If we only wanted to spot-check and flag violations for which there was a parameter mismatch, I would guess that the whole process could be shortened by about 4x to ~8 hours of work.
If we assume a similar rate of incorrect matches as in the exploration above (~4-6%), I would estimate the additional work of correcting ~750 incorrect matches to take one person 1 minute per violation = approximately 15 hours of work (including short breaks) to either correct the incorrect matches or throw the violations out as unmatchable.

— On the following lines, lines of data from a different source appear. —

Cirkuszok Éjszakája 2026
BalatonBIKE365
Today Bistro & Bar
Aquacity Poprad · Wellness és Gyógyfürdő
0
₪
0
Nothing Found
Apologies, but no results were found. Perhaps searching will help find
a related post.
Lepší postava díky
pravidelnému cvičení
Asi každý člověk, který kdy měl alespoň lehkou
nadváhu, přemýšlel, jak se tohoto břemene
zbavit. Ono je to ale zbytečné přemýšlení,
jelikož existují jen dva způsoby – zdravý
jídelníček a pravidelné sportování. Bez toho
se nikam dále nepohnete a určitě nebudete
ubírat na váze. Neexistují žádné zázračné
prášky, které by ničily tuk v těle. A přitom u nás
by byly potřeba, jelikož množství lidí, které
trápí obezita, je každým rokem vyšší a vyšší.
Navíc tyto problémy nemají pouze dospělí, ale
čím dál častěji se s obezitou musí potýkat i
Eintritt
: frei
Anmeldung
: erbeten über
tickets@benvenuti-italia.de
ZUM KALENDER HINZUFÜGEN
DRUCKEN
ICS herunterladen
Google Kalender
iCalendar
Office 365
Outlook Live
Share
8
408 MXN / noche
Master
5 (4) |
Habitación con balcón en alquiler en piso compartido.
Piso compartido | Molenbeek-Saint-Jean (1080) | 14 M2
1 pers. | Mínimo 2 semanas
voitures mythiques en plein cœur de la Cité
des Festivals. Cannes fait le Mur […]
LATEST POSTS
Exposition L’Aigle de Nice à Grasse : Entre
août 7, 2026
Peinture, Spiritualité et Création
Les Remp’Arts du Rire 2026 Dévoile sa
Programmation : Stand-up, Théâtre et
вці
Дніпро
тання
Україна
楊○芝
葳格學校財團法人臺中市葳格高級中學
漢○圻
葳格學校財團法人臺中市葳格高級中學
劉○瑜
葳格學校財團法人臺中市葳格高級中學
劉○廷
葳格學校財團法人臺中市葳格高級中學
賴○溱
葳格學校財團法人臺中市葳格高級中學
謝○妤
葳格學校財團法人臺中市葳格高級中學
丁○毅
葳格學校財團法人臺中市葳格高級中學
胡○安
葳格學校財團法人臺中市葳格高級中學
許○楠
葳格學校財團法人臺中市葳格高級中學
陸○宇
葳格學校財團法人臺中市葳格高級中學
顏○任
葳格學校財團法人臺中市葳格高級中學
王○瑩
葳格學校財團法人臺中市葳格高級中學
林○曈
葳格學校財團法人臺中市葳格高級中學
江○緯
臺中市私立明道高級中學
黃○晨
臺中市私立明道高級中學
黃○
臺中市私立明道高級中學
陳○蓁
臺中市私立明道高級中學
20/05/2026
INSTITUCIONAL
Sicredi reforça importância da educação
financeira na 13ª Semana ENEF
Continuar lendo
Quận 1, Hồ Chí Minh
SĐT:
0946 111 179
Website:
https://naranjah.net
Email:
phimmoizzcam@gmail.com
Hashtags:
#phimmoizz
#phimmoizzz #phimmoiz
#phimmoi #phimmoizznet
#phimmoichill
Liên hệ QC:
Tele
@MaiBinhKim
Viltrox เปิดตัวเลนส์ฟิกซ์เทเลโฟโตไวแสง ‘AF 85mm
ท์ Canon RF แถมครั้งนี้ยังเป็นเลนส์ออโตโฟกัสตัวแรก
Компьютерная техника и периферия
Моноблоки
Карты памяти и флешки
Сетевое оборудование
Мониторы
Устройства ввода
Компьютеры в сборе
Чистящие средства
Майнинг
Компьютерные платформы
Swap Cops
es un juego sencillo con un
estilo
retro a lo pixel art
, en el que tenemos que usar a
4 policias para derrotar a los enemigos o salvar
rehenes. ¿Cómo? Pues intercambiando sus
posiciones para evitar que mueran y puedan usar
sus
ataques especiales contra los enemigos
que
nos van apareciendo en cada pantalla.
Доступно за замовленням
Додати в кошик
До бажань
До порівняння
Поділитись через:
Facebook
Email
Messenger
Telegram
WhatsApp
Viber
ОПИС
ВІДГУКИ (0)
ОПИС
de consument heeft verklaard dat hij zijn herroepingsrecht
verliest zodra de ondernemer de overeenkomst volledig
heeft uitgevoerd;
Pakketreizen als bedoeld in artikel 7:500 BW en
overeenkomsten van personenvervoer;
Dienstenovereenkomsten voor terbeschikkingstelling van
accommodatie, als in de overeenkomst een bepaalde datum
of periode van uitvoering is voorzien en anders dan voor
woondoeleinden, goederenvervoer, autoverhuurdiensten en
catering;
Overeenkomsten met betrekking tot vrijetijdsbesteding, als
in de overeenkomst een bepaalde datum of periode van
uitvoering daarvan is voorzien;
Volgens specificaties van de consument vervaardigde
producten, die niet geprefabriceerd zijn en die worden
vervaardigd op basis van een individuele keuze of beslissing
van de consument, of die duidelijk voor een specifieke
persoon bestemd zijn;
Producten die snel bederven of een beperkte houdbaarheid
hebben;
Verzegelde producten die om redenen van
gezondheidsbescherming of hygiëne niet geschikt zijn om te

In conclusion, my guess for the time demand of matching all of our treatment and control violations to DMR limit series (ignoring outfall number and base code) is <b>23-45 person-hours of work (depending on how confident we want to be in our matches).

Remaining questions:
- Why are so many violations missing data for 'Parameter', 'Limit', 'Monitoring Location', and 'Result'?
- Why do a small number of violations have NPDES permit ID values not appearing in the CA DMR data?
- Do we want to keep iterating on the above algorithm to try and increase the rate of correct matches?
- What do we want to do about violation Parameters such as 'chronic toxicity' that don't appear in the CA DMR data?
- How easy is it really for us to match EPLs to violations?